No other sport can claim metaphorical significance the way baseball can. Two weeks ago, a meeting in Hollywood was begun with, "I hear we’re going to hit a long ball today; what’s the first pitch." (We’re not talking soccer field here.) Similar clichés are used every day in business: swing and a miss, real pitchers’ duel, he really dropped the ball, two down in the bottom of the ninth, knocked it out of the park, he went down swinging, he was clutch.

Other sports can claim clichés that have spilled into our lives (third and long; puts up a prayer; putting from the rough), but none is as descriptive and universal as baseball. Even our high school romances are explained using baseball; and although the obscure meaning of the bases changes from generation to generation, a home run will always remain the same, ultimate goal.

(I don’t know if the British have these same wonderfully descriptive clichés revolving around cricket (he hit three wickets in one night?), but I suppose it’s possible.)

While baseball is America because the American zeitgeist is baseball, there is one overlooked cliché that I believe should be more often used in a positive context.

Last weekend, the New York Times published an article about a pair of economists that published a book based on 800 years of economic data. "Their handiwork," says the Times, "is contained in their recent best seller, ‘This Time Is Different,’ a quantitative reconstruction of hundreds of historical episodes in which perfectly smart people made perfectly disastrous decisions."

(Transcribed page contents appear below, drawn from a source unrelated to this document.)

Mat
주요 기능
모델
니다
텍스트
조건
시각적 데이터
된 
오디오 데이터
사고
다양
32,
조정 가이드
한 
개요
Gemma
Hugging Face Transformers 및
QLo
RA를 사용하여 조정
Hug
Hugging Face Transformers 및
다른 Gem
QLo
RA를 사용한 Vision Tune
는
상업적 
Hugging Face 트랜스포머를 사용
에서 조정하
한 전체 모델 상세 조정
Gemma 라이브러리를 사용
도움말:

The book and article extrapolate an interesting point – many of the disastrous decisions were between doing something and doing nothing. Most often, that something proves to be wrong. But, at times, the nothing is just as frowned upon, as in the still cooling case of Alan Greenspan.

When something is done, the approbation is hailed. But never is credit given to he who did nothing and was right in his decision.

That is of course with the exception of baseball. While basketball has "you miss 100 percent of the shots you don’t take" and football has the "hail mary" pass, baseball has "good eye" and "good look" and "don’t go chasing balls in the dirt."

With all the other baseball clichés floating around our lives, it may be wise to incorporate the "good look" every once in a while and appreciate the times we said no to Paul Wolfowitz when he suggested we invade Iraq; no to Bernie Madoff when he told us he had can’t-miss investment opportunity; no to Lindsay Lohan when she said she was OK to drive us to In-n-Out at 3am. By the next Fourth of July, I hope we’ve incorporated some more good looks into our lives. There’s a lot we can learn from baseball yet.